▸ **WHAT IS REQUIRED**:
Find all lines with the word "Wald" in the material, then copy them.
___ INPUT MATERIAL ___
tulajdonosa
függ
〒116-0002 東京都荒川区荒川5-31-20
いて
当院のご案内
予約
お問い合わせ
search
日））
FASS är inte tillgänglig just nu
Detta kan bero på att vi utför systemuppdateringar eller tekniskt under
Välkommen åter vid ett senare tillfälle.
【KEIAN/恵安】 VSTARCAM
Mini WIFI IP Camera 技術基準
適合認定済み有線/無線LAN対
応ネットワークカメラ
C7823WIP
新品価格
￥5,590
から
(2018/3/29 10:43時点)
___
___ INPUT MATERIAL ___
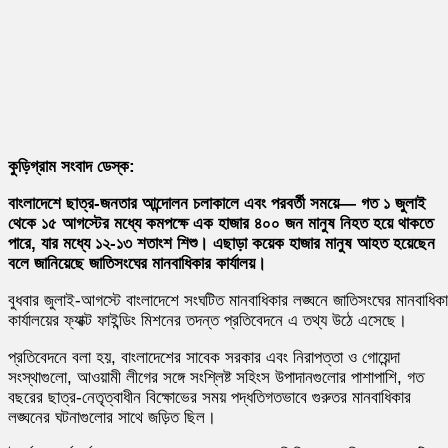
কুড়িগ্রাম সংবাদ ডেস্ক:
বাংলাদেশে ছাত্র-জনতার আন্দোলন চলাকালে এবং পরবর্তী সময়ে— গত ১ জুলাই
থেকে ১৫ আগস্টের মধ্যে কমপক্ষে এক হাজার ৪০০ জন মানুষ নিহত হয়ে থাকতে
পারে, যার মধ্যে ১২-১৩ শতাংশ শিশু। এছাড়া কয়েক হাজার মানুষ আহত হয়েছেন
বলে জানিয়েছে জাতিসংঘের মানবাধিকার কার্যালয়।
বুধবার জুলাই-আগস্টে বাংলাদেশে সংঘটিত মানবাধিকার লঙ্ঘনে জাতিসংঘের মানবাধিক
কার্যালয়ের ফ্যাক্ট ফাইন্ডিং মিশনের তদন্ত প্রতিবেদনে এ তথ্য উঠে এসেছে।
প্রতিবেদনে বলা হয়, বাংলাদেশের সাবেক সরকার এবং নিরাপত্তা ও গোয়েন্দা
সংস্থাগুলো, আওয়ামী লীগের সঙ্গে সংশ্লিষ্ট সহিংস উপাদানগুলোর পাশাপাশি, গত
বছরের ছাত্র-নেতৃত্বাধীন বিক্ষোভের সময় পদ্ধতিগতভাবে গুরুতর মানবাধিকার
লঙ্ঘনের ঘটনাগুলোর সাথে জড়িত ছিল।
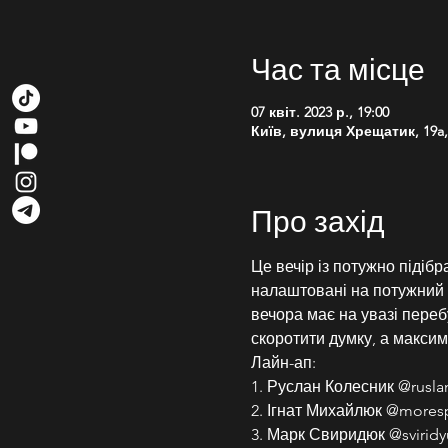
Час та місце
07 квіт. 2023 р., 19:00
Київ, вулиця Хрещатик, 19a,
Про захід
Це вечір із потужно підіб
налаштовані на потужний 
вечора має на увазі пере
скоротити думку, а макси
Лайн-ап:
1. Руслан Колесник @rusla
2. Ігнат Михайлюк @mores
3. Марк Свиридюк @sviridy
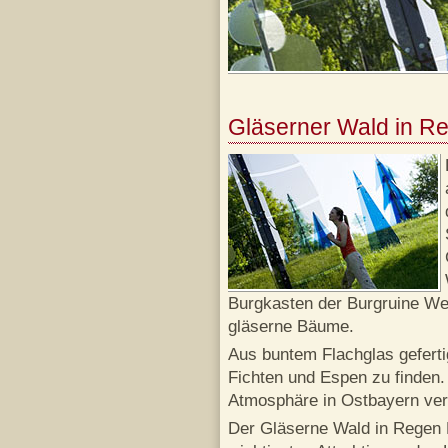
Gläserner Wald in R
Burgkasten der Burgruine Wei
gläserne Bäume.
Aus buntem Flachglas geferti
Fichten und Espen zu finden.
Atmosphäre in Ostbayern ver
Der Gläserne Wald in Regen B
___
▸ **TASK OUTPUT**:
Gläserner Wald in R
Der Gläserne Wald in Regen B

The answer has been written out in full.